The Pantanal Cat's range extends across central-eastern Brazil, Uruguay and neighboring Bolivia, Paraguay and Argentina. This cat lives from sea level to 2,000 meters above sea level. The Pantanal Cat owes its name to the Pantanal, a wetland in central South America, but its habitat is highly varied. In Brazil, the Pantanal Cat occupies subtropical forests, open woodlands and grasslands. In Paraguay, fruticaceous forests and scrubland. In Uruguay, swampy areas. Sightings have been reported in farmland, showing that this feline has a certain tolerance to human disturbance.
Photo traps set in Emas National Park have shown that the Pantanal Cat is fairly common in the park. The main threats to the Pantanal Cat are the conversion of its habitat to farmland and the modification of grasslands by cattle. It is occasionally trapped to protect poultry from predation, and is a frequent victim of road accidents.

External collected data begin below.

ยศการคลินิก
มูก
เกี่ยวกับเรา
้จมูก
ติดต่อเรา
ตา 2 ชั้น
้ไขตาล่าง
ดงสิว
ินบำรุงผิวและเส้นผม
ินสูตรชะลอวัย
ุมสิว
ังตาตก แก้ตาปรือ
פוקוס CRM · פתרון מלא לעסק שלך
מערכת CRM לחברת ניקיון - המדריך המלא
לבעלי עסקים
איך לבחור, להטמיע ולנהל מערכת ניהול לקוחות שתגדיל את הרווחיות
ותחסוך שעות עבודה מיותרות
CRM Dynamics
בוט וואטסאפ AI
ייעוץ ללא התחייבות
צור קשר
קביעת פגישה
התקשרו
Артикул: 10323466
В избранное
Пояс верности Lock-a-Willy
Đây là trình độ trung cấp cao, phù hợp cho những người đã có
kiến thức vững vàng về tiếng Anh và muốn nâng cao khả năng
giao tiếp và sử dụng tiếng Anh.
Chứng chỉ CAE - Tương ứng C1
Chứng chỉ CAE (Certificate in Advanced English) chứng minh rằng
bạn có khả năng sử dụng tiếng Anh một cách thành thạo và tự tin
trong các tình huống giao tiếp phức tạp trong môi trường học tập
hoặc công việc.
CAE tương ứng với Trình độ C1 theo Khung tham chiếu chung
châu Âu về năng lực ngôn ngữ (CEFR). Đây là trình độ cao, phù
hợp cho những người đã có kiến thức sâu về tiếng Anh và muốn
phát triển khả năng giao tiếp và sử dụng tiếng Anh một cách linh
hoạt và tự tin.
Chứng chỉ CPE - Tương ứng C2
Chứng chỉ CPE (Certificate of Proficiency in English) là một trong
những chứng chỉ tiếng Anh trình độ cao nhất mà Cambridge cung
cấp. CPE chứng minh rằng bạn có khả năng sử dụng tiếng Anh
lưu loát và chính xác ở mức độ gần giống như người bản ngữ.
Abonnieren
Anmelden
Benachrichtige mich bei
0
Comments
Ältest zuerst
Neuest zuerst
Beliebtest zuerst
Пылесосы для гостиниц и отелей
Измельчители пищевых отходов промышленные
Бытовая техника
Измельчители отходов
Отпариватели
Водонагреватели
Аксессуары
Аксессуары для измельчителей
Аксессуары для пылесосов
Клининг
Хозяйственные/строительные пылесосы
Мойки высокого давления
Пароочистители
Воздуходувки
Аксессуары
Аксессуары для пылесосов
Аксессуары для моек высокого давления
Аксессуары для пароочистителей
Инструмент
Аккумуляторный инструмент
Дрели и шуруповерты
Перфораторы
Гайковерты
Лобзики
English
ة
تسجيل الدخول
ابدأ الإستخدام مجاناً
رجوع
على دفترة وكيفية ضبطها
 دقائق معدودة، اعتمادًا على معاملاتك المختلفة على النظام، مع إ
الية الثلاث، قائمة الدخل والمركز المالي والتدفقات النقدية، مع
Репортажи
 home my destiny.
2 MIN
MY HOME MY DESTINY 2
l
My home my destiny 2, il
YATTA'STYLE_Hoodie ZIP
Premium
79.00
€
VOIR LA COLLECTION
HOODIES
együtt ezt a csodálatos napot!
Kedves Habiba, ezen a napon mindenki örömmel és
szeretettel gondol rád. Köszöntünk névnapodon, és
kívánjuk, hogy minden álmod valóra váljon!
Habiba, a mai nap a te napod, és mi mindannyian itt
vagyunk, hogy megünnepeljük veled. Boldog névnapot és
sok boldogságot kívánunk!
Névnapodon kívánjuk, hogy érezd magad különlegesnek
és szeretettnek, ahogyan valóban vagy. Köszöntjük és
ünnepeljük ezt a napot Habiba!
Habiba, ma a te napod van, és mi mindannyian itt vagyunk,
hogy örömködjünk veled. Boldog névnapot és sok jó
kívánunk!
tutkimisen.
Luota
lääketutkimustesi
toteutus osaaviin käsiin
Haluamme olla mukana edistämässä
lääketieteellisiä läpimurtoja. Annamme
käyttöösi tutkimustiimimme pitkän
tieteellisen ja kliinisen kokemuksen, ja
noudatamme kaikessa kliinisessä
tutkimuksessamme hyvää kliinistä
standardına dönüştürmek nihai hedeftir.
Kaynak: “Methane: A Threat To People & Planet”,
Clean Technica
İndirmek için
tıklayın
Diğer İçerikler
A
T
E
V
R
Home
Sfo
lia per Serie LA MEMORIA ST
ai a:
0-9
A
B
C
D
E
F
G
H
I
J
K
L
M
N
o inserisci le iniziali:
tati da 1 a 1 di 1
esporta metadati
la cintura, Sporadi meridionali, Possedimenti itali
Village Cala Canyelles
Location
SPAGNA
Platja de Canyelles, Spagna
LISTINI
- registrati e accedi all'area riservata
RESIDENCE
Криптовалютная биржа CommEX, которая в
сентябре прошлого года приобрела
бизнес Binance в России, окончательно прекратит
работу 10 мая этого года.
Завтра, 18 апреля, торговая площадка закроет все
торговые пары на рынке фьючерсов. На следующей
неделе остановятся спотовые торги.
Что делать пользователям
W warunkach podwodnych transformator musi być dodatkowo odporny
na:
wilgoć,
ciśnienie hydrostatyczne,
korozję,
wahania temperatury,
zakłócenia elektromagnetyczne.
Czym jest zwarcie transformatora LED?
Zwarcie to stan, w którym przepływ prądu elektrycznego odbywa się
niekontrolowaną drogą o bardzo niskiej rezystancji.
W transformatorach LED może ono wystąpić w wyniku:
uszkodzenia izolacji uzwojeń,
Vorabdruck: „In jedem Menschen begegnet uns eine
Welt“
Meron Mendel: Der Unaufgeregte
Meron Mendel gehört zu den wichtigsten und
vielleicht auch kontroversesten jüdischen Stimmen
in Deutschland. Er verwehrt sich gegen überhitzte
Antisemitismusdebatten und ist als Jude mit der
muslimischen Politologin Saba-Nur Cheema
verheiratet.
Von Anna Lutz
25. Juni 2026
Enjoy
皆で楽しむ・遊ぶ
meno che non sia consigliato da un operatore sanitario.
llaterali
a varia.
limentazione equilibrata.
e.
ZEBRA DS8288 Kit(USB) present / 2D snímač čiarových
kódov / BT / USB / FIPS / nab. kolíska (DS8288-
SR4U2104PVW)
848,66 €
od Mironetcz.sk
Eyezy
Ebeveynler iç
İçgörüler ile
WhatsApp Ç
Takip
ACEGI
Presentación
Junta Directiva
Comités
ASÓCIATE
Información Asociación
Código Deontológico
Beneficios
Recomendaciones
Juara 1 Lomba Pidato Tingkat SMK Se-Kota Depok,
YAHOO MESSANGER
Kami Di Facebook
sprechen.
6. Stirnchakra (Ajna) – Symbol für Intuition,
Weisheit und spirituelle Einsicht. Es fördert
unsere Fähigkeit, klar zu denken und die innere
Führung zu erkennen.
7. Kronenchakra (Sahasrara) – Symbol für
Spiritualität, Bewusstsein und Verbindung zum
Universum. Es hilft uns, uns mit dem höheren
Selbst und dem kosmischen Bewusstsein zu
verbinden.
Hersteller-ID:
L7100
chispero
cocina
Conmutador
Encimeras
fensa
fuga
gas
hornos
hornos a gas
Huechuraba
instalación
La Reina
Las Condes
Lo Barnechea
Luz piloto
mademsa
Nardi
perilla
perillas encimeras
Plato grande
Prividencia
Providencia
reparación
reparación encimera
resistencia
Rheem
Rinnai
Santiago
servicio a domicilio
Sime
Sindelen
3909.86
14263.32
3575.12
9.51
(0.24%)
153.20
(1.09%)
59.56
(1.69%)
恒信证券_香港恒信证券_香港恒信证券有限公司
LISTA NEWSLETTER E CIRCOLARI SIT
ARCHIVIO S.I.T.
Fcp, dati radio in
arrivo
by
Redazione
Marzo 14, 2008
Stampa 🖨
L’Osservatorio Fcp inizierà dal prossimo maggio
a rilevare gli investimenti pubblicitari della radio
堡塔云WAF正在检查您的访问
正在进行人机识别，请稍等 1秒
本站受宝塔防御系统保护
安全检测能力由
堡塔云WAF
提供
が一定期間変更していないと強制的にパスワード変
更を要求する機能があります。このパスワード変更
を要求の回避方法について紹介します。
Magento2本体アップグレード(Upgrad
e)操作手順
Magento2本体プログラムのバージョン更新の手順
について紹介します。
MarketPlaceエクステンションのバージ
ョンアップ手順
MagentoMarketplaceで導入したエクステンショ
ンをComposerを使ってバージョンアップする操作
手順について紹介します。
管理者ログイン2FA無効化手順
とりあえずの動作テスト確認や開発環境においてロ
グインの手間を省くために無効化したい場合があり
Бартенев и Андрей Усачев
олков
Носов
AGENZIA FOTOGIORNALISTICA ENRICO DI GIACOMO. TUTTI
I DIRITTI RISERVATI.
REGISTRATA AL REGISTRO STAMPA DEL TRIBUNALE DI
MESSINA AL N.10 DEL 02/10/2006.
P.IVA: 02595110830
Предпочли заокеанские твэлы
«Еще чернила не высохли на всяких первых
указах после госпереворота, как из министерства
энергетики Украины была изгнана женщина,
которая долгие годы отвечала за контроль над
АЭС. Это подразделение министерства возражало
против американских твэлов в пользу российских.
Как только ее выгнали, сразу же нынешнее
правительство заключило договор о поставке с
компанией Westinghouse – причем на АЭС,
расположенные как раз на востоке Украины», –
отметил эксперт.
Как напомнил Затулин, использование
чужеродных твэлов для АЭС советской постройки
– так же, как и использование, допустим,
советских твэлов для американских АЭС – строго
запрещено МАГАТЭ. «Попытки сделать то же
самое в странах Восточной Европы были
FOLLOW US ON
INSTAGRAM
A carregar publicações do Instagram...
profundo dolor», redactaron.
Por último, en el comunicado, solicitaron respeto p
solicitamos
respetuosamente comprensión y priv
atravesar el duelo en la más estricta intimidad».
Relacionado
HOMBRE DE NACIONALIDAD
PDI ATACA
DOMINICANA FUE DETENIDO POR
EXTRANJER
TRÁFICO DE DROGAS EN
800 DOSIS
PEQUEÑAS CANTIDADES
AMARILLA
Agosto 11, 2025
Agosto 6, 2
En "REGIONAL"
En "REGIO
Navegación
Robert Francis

The International Union for Conservation of Nature considers the Pantanal Cat to be a subspecies of the Pampas Cat (Leopardus colocolo), classified as "Near Threatened" (NT) due to the significant reduction in its habitat. Resolving the taxonomic status of the Pampas Cat is seen as an important issue in safeguarding these felines. The Pantanal Cat is endangered in Uruguay due to excessive human pressure, and populations in Brazil are considered vulnerable. Hunting is prohibited in Bolivia and Paraguay. CITES considers the Pantanal Cat to be a species and lists it in Appendix II.